→ Work task: Turn the text of the entries below, starting at the very beginning and ending at the line that contains "I’ve never had", into a JSON list of strings, one string per line, with both of those lines included and any blank lines left out.

[Opening Recorded data section]

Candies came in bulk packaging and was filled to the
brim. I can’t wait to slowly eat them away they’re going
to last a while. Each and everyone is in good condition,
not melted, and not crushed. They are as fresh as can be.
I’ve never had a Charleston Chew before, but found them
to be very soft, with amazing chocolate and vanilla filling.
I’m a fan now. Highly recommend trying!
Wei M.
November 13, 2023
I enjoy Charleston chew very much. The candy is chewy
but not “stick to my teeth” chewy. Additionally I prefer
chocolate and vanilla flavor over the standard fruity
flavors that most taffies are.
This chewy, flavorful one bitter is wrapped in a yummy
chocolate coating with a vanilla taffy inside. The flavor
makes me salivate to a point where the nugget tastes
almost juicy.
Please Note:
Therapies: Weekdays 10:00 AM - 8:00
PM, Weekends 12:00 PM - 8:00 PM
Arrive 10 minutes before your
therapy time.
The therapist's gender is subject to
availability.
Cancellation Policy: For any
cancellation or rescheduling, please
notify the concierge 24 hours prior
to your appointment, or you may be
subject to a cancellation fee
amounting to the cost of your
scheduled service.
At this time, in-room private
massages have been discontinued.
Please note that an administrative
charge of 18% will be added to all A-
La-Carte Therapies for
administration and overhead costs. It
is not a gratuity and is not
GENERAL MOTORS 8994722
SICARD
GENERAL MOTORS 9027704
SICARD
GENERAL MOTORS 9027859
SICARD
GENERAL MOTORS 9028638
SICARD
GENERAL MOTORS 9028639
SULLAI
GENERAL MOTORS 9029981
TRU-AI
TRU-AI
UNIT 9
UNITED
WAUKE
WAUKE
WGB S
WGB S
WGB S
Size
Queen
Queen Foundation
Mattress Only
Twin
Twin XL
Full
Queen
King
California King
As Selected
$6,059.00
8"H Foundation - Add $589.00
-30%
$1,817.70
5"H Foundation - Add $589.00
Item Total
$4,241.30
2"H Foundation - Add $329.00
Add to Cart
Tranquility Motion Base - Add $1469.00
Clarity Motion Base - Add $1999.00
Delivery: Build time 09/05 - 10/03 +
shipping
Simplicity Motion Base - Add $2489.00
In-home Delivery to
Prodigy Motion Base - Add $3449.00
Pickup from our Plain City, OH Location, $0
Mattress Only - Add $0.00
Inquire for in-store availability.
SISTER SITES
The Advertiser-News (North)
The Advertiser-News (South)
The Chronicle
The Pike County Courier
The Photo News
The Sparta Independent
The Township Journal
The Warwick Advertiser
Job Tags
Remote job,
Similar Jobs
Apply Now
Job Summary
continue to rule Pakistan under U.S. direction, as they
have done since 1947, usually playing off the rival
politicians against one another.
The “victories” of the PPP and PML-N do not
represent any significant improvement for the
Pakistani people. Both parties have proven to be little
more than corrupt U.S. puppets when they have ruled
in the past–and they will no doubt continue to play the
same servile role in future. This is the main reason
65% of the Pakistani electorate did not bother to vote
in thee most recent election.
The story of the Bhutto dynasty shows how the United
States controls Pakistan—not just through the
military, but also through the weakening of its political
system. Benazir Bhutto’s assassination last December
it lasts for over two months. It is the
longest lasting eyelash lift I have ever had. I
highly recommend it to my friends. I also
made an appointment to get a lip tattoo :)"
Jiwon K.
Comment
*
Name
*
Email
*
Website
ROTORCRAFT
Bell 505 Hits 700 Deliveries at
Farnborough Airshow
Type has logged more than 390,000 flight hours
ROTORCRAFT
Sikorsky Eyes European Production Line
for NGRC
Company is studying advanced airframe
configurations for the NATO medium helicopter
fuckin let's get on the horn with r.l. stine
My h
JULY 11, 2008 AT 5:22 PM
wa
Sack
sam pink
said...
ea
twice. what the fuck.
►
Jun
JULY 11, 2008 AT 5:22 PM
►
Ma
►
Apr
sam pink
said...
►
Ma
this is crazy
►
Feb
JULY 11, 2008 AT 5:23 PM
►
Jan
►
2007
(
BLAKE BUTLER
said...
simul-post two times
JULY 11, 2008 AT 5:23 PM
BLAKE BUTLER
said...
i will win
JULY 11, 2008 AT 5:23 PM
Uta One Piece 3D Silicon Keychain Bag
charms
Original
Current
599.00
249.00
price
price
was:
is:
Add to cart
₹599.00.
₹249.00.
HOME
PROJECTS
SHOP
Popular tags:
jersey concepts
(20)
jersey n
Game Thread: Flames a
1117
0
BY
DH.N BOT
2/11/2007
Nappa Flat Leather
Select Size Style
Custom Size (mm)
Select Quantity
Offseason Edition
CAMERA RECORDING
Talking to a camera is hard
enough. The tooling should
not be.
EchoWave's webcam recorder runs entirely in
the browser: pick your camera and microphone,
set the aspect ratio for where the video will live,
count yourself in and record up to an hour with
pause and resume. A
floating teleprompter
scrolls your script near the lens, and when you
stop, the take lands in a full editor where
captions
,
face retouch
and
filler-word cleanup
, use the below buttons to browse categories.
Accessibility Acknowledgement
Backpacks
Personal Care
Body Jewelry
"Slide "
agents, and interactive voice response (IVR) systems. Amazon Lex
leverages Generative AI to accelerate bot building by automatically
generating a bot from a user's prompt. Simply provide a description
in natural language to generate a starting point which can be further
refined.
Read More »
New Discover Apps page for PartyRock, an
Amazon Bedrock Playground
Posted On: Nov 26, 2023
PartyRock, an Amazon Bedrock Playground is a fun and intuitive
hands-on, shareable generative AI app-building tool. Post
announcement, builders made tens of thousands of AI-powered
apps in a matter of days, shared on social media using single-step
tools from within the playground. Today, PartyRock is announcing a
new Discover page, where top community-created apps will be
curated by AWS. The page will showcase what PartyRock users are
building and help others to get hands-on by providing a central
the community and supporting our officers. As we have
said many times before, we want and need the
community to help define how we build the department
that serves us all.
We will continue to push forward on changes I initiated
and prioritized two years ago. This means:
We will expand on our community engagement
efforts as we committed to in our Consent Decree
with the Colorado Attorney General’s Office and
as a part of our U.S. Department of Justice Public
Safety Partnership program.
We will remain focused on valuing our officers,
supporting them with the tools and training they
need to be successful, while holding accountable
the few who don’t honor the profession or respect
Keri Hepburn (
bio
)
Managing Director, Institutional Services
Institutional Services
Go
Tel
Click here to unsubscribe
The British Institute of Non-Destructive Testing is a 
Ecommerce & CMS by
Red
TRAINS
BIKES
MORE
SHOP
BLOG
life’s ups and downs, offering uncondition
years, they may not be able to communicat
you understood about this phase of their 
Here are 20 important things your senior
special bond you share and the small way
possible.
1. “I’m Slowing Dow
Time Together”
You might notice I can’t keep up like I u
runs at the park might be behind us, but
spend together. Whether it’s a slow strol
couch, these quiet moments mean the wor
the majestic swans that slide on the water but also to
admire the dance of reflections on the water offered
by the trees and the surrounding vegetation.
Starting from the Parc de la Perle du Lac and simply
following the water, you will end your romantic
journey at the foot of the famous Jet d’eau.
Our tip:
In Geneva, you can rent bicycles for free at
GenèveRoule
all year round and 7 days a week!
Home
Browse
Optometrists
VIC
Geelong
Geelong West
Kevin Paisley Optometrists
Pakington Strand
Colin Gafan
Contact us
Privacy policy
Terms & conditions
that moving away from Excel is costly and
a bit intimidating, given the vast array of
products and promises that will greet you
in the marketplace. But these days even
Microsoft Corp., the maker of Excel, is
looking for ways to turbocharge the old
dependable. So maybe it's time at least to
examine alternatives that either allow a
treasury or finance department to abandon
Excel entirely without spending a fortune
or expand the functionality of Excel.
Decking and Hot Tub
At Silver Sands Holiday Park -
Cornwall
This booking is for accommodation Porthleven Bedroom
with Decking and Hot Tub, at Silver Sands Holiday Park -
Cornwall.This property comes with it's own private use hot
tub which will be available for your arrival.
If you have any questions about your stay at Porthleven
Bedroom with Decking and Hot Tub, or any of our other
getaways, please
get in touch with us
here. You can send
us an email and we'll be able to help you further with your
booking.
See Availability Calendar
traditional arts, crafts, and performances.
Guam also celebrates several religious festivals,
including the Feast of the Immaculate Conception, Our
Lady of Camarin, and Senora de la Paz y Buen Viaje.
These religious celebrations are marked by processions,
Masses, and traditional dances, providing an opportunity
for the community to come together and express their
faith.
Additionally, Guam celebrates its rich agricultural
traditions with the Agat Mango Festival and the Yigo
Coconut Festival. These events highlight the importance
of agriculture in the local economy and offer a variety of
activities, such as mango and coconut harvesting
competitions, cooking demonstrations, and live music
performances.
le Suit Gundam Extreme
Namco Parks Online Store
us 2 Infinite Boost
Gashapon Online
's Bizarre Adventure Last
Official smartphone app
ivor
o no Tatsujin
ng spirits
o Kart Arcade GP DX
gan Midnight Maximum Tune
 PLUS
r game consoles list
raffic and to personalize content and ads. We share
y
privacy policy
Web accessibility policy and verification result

[Closing Recorded data section]

→ The completed task:
[
  "Candies came in bulk packaging and was filled to the",
  "brim. I can’t wait to slowly eat them away they’re going",
  "to last a while. Each and everyone is in good condition,",
  "not melted, and not crushed. They are as fresh as can be.",
  "I’ve never had a Charleston Chew before, but found them"
]